In that particular study, the researchers only looked at two kinds of partner – highly responsive and moderately responsive. “We didn't have a low responsive partner because it's more likely that someone won't choose a low responsive partner,” explains Professor Tan.
Highly responsive partners were described as “really understanding, really caring, and really trying to validate you as a potential partner”.
“Whereas for a moderately responsive one, we said that they were kind of caring and validating, but they also needed their own space. For the most part they seemed like average people,” he adds.
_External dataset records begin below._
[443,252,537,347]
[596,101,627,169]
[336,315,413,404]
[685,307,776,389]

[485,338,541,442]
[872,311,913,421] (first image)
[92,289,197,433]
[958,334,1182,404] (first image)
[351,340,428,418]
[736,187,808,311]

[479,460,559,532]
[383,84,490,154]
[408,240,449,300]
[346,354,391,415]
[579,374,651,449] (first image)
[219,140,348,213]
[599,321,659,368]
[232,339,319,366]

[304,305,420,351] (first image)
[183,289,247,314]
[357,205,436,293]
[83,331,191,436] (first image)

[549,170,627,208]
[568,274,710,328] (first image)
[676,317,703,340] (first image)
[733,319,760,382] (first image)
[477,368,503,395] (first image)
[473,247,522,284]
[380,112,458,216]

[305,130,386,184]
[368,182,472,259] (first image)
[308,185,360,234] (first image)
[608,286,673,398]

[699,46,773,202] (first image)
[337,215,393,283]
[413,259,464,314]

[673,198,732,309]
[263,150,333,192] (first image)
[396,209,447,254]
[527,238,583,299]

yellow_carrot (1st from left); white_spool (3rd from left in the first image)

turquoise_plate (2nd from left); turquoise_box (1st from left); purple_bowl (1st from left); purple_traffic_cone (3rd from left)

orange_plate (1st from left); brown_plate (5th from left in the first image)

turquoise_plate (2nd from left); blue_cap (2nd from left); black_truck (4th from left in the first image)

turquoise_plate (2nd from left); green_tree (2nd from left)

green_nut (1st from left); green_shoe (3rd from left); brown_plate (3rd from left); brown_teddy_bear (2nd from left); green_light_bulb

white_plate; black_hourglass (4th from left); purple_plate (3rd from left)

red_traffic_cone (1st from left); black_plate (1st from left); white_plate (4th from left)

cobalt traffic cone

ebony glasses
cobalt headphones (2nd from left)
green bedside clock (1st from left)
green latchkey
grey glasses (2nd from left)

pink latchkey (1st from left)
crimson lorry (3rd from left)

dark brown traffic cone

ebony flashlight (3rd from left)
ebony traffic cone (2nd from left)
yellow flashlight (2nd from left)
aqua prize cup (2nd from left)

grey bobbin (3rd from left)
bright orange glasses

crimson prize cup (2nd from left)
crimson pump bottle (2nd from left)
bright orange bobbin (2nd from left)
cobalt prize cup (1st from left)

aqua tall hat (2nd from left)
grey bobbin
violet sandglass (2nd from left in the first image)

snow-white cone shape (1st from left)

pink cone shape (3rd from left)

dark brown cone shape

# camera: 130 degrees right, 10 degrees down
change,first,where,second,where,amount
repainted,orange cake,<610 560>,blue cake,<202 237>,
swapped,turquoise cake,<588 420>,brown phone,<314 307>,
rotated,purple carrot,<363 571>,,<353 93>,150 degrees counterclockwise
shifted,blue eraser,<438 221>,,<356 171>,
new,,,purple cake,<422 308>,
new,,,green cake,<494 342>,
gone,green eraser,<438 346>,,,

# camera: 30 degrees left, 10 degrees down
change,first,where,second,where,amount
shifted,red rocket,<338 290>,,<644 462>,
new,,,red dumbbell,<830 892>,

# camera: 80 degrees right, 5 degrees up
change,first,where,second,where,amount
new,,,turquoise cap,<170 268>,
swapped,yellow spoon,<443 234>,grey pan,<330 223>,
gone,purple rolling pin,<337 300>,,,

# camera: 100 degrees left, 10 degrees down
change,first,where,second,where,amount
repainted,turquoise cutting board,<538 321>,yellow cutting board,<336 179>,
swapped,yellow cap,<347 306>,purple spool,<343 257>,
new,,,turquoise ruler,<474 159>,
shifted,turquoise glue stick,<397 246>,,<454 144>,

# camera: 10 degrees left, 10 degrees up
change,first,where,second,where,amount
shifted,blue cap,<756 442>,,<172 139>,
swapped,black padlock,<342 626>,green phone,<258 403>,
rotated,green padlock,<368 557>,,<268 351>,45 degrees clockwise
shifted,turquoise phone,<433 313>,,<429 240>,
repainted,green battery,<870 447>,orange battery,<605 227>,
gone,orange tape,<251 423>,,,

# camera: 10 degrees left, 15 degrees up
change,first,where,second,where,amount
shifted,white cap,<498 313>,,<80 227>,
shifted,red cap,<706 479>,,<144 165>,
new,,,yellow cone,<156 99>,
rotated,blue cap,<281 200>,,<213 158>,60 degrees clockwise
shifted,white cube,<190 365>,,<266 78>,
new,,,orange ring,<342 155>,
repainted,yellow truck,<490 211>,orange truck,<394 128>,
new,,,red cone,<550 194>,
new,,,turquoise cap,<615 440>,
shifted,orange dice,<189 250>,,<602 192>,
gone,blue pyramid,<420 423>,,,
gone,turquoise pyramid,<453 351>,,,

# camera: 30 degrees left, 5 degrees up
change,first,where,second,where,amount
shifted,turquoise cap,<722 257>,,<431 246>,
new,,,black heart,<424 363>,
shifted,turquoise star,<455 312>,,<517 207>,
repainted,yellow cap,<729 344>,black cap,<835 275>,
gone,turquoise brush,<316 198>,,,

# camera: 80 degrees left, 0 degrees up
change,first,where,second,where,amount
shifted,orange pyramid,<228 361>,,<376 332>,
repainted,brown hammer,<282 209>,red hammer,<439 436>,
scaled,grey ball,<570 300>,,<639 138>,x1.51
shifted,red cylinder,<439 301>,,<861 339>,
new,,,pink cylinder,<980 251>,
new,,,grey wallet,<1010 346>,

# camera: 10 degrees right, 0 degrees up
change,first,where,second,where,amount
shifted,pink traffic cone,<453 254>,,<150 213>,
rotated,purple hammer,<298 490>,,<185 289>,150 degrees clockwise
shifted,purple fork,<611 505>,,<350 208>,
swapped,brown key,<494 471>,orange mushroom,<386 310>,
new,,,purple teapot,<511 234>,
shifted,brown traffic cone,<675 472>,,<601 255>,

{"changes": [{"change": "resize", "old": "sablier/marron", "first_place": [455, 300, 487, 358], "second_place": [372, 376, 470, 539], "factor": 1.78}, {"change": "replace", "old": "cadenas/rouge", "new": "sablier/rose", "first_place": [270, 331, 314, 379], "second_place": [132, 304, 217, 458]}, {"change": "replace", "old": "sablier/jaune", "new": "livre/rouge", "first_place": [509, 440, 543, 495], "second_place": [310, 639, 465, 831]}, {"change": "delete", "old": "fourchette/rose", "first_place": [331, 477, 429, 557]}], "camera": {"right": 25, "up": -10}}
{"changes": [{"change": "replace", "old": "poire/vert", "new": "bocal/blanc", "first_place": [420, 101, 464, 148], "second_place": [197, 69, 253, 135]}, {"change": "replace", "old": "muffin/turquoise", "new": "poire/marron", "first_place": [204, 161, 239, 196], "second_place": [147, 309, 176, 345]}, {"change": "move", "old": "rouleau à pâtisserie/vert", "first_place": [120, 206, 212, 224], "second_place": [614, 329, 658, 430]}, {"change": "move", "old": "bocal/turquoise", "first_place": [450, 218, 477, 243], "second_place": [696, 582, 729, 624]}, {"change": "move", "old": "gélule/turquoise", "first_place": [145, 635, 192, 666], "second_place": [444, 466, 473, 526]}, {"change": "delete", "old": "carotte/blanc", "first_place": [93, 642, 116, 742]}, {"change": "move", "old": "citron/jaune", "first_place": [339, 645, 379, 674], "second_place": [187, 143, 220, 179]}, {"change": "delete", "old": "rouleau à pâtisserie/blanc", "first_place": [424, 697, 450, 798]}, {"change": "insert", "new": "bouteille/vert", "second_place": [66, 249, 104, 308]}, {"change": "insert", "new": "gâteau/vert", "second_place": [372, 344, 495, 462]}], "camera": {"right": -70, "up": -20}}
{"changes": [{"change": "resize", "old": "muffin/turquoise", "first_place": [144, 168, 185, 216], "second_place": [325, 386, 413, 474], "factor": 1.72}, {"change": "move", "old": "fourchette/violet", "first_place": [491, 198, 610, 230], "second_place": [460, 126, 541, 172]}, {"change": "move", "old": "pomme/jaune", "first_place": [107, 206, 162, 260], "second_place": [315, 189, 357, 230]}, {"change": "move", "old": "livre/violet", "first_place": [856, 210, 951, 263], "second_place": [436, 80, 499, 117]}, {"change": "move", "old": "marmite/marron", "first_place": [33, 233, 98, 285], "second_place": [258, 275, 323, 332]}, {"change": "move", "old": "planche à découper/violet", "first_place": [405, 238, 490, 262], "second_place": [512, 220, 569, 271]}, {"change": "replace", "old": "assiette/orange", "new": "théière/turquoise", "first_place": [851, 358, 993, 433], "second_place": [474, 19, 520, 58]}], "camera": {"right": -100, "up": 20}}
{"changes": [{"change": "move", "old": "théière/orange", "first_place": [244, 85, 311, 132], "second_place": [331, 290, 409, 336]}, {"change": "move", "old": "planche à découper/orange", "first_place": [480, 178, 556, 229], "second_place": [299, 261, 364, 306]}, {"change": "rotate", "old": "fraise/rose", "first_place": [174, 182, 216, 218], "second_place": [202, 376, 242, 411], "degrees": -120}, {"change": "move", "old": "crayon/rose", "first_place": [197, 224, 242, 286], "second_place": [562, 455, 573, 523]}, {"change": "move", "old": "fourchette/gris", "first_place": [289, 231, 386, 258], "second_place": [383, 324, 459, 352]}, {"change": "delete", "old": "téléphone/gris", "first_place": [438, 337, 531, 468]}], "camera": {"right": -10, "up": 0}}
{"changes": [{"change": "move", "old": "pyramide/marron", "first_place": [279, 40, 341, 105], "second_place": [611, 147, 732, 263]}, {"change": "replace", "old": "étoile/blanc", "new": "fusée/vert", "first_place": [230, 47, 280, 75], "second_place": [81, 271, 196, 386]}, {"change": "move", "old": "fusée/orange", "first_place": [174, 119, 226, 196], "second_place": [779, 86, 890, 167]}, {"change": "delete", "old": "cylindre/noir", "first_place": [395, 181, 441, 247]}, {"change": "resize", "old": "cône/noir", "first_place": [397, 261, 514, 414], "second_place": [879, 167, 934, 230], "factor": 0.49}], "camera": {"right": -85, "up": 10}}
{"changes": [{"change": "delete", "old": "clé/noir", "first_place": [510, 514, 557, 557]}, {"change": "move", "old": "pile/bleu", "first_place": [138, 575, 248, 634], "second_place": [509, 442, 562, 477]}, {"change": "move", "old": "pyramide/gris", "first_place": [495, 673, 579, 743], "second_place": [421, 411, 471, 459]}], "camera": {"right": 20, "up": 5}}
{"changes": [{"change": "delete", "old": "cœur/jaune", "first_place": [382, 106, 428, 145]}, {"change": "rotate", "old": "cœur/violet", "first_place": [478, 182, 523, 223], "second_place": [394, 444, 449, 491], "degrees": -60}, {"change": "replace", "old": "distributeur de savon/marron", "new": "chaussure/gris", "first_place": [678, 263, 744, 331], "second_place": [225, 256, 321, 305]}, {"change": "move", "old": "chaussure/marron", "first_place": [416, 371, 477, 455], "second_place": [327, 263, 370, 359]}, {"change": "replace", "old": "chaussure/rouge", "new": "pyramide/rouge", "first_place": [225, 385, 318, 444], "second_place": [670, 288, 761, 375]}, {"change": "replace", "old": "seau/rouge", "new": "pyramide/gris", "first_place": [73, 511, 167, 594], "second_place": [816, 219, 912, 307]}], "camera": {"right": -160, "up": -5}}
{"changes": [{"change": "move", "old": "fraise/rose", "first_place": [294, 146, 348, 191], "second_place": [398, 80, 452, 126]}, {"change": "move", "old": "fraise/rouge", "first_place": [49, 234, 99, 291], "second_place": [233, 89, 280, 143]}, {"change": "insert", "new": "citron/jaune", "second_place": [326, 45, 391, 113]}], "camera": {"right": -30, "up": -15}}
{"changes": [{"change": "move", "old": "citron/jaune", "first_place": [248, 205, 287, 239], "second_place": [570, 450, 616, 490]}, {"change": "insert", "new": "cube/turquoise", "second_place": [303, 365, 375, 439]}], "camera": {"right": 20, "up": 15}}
Professor Tan points out there are other considerations in maintaining relationships. For example, if there's a growth mindset: thinking that challenges can be surmounted, that relationships can be built to become better, and that having something for the long term is good because you can still work on things and can progress to become more successful in the future.
Implications for public policy
It's arguable that a human urge to form intimate couples is timeless. But rising divorce rates and the popularity of arrangements such as 'hooking up' and 'friends with benefits' suggest not everyone is receptive to the long haul. And the convenience of online dating sites opens up new impermanent opportunities.
“We started noticing, in terms of demographics, that people are getting married later, people are actually saying they don't want a relationship right now because of certain priorities, they are no longer interested, or they have become resigned to not having a relationship,” Professor Tan says.
“We started to wonder why that was the case. So we're trying to tease that apart. I think this is also a question that pertains to public policy: whether it is in the U.S., where we first started thinking about it, or here [in Singapore] where we're thinking about how to boost dating rates, marriage rates, fertility rates and so on.”
Future research will consider how readiness can be changed, or how people can be motivated to become more ready, and so the team is looking at antecedents to readiness and desire.
“And [we're] looking at the interaction between readiness and relationship status on wellbeing, and also whether that has any implications on feeling like people's single-hood has been stereotyped, in a sense, and whether that has any negative consequences,” Professor Tan says.
He offers questions such as: “Are you satisfied with life? Do you find there's less meaning because you are not partnered with someone but nonetheless, you are currently ready for one?”
The researchers' analysis of romantic human behaviour has a long way to run.